Abstract: Tetrahedron can be formed with four sequence and non-coplanar points in space，and any points in it can be represented by barycentric coordinate system with space affine transform.Both regular algebraic patches of cubic and quadratic with three variables，which is constructed in the tetrahedron，represented in algebraic Bernstein-Bézier zero contour.The intersection set of both patches constructs a regular segment.The quadratic patches is fixed，and its parametric representation method is gained.The cubic patches reduce to three local factors through reducing Bernstein coefficients to control shape of curve，two of them are used to join segments into G2- continuity approximating curves for given sequence data in space，and the other is used to adjust shape of segment.The parametric representation of segment can be gained from quadratic patch and constrained equations with cubic patches.A G2-continuity approximate curve for a sequence points similar to cubic Bézier splines with four control points is generated.The method is quite different from popularly algebraic method by joining planar arc into a continuous curve，and the latter is also represented by barycentric coordinate system with planar affine transform.

摘要： 给定空间不共面的四个有序数据点，可以形成一个四面体。
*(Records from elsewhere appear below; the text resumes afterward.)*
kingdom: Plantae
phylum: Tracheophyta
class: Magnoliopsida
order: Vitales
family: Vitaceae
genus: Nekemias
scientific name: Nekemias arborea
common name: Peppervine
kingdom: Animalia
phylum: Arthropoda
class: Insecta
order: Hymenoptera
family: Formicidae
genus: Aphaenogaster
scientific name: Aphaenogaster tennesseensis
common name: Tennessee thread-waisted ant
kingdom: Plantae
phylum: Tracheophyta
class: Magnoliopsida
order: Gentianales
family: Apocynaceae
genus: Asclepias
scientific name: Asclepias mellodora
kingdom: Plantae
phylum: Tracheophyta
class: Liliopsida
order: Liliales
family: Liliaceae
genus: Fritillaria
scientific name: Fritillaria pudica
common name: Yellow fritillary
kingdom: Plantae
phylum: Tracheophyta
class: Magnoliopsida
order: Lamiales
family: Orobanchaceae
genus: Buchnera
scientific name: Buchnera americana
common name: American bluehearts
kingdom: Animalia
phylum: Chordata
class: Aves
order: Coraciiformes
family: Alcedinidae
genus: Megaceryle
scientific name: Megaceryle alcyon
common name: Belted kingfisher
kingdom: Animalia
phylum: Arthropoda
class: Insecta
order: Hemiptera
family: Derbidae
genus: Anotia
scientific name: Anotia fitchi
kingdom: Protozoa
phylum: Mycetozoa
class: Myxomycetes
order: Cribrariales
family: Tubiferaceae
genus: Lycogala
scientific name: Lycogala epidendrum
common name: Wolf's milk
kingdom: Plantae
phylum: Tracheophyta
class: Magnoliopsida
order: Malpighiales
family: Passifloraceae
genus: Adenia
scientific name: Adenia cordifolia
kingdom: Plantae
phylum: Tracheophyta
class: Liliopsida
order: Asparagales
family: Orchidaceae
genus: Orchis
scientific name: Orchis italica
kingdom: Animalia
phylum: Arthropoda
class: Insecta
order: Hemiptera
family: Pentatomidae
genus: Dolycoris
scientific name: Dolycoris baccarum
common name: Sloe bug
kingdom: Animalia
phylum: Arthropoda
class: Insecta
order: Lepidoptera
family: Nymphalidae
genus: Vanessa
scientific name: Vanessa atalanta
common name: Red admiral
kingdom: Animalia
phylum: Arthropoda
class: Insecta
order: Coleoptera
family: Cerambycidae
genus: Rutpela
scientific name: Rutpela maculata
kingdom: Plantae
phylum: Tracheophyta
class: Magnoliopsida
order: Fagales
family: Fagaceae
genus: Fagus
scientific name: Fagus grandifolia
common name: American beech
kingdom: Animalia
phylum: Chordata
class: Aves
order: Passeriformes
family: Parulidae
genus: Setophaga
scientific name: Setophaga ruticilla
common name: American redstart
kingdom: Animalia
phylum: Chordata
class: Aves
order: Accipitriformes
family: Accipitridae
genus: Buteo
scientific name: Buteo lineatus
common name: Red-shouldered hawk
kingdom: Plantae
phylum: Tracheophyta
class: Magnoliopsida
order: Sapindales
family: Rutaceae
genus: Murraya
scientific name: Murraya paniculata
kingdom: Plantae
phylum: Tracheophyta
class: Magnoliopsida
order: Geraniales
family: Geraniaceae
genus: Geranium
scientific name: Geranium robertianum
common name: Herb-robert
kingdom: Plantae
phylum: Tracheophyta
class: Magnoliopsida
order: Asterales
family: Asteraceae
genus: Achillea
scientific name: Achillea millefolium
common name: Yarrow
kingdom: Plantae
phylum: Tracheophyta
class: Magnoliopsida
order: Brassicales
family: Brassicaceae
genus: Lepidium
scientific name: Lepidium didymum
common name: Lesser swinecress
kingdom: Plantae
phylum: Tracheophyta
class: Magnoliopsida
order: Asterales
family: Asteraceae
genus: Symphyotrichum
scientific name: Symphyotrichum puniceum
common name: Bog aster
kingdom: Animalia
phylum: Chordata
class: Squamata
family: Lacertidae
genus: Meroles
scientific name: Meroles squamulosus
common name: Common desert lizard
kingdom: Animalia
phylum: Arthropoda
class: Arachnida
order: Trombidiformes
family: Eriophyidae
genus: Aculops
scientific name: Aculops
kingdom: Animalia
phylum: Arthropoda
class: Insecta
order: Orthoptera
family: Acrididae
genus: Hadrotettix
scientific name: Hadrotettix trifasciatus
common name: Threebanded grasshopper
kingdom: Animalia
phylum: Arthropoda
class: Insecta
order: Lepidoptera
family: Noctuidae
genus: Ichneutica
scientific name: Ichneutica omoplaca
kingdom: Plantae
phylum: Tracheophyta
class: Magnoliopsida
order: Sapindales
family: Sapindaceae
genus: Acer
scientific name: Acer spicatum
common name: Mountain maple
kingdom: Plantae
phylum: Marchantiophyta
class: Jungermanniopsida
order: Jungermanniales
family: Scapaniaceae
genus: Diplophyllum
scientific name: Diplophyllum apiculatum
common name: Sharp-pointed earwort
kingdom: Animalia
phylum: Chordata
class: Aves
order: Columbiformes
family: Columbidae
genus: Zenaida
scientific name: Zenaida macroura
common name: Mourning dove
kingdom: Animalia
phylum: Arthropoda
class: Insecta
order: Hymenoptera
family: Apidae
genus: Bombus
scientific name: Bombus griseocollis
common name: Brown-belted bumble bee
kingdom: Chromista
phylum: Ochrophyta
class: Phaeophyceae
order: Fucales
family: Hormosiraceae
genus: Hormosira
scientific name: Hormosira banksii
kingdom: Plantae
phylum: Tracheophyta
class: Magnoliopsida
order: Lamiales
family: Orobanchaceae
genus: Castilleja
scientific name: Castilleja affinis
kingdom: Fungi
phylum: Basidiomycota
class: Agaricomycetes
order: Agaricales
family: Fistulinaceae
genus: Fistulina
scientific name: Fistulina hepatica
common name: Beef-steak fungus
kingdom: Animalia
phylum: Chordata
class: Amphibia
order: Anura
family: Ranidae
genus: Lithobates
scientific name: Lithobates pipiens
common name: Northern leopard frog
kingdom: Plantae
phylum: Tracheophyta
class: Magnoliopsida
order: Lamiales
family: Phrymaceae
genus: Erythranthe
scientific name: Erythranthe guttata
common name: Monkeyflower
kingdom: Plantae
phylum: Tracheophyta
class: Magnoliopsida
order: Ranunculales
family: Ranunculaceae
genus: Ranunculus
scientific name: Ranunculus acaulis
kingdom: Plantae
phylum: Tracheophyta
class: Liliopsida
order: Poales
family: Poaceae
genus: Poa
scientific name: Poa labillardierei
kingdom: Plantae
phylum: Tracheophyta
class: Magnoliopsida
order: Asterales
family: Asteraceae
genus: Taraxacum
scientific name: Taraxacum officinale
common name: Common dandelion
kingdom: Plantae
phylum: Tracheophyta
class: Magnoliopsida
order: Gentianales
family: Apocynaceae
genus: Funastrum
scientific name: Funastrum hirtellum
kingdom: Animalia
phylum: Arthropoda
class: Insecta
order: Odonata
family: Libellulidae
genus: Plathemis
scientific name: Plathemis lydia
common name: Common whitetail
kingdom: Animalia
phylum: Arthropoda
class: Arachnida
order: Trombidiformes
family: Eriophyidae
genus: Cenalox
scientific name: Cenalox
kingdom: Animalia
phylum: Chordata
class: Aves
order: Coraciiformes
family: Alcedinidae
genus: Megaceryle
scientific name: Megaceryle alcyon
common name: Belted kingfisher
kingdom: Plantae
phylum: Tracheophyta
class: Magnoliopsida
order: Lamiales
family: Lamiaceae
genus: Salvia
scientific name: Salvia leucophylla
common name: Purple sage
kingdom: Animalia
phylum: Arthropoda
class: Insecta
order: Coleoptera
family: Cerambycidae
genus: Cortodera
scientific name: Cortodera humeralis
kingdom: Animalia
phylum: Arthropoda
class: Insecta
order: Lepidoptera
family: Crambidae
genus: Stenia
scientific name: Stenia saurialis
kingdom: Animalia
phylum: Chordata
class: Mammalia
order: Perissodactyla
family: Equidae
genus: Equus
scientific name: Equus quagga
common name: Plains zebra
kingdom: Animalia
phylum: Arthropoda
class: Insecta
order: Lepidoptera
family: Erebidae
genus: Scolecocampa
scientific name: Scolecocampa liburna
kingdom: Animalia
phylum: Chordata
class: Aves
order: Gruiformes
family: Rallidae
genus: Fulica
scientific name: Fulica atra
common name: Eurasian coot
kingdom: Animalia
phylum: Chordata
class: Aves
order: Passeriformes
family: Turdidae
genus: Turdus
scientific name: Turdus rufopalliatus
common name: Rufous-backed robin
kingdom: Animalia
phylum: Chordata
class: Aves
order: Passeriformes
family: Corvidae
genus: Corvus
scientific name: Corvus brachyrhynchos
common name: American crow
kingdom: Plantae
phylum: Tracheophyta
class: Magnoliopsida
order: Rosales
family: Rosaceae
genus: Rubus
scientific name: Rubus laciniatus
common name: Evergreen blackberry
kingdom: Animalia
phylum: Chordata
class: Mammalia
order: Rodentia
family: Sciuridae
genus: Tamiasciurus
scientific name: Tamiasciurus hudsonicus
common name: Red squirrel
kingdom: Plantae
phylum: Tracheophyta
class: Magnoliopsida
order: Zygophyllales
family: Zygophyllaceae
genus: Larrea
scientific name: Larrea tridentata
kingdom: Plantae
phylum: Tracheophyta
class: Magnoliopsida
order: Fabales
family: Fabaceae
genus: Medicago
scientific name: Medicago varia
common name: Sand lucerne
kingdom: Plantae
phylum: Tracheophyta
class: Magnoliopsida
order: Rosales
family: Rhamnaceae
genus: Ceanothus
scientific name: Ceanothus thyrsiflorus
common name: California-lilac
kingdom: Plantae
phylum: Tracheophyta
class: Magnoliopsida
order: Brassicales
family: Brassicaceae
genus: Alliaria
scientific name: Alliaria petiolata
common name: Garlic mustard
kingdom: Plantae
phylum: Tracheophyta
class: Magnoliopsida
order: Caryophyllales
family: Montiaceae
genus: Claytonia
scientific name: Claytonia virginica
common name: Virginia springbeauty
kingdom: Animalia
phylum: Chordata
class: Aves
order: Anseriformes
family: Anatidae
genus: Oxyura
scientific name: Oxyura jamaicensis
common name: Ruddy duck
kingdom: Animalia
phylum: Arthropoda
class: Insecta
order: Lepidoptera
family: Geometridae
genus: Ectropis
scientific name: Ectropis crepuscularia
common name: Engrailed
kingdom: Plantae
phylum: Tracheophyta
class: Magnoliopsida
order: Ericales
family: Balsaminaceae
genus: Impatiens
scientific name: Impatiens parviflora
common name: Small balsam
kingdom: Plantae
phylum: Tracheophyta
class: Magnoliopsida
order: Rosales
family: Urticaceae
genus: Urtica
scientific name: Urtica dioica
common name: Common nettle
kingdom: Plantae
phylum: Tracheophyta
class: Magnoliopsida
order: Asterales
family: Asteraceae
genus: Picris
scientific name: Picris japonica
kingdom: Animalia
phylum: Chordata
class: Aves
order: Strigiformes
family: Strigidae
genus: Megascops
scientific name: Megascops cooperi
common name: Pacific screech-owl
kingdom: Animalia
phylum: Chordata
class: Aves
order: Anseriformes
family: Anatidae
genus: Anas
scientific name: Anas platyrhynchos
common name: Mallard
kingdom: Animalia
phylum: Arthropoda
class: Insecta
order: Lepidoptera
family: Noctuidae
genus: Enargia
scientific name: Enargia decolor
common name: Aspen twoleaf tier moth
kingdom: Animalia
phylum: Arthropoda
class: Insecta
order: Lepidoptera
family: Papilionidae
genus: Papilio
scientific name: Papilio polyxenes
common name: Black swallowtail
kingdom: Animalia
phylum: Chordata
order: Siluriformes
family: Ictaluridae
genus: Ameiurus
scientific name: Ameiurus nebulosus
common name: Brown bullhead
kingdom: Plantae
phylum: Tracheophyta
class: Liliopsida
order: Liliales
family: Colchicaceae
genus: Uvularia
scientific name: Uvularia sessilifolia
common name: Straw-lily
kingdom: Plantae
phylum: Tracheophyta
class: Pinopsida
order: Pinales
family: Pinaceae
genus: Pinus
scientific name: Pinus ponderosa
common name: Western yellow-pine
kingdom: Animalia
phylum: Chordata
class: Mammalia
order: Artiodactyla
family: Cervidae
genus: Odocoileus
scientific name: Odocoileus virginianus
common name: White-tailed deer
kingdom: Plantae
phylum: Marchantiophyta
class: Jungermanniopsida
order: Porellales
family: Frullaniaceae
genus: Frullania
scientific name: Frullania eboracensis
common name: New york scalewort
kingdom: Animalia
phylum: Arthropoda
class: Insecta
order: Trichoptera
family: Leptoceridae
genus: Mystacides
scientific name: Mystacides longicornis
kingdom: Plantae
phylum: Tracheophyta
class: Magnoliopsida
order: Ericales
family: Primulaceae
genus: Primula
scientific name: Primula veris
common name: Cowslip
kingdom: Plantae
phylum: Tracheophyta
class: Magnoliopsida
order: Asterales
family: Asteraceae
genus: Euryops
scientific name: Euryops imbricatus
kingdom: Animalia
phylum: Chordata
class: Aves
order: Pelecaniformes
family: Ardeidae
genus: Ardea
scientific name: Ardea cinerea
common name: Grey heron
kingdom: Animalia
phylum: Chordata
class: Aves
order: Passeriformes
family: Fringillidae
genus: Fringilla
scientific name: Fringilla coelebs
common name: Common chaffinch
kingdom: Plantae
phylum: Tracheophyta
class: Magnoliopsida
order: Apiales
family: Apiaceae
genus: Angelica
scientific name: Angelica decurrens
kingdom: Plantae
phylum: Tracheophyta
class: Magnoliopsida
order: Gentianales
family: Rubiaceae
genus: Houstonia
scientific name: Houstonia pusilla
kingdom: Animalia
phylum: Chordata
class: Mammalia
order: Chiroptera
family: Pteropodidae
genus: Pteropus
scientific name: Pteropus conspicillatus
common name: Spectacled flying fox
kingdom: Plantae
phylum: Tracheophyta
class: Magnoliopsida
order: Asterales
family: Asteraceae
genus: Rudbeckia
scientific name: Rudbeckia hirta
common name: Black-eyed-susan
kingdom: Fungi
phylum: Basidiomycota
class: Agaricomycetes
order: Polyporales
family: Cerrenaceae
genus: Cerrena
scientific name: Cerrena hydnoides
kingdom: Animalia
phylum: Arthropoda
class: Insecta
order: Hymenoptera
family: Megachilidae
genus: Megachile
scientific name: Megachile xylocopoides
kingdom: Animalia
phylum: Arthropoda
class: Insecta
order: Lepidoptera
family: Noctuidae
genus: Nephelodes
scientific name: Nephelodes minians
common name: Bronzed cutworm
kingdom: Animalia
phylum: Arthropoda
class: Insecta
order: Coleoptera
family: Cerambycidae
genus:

在四面体内，Bernstein-Bézier（B-B）形式定义两类正则实多项式代数曲面片，一类是二次的，一类是三次的。此两类曲面片在四面体内的交集为一条正则曲线段。先固定二次曲面片，并得到其参数形式，然后约简三次曲面片所对应的Bernstein系数，使之为带有三个形状调整的形状因子，其中两个分别代表曲线段端点处的曲率，另外一个作为形状的调整。利用二次曲面的参数形式，由三次曲面片可得到曲线的隐参数约束形式，从而得到曲线的参数形式。对给定的空间点列，利用两个形状因子较容易的拼接出G²-连续的逼近曲线，突破了现行代数曲线生成方法，即空间连续曲线均是通过三角形仿射变换，由B-B形式生成的平面弧拼接而成。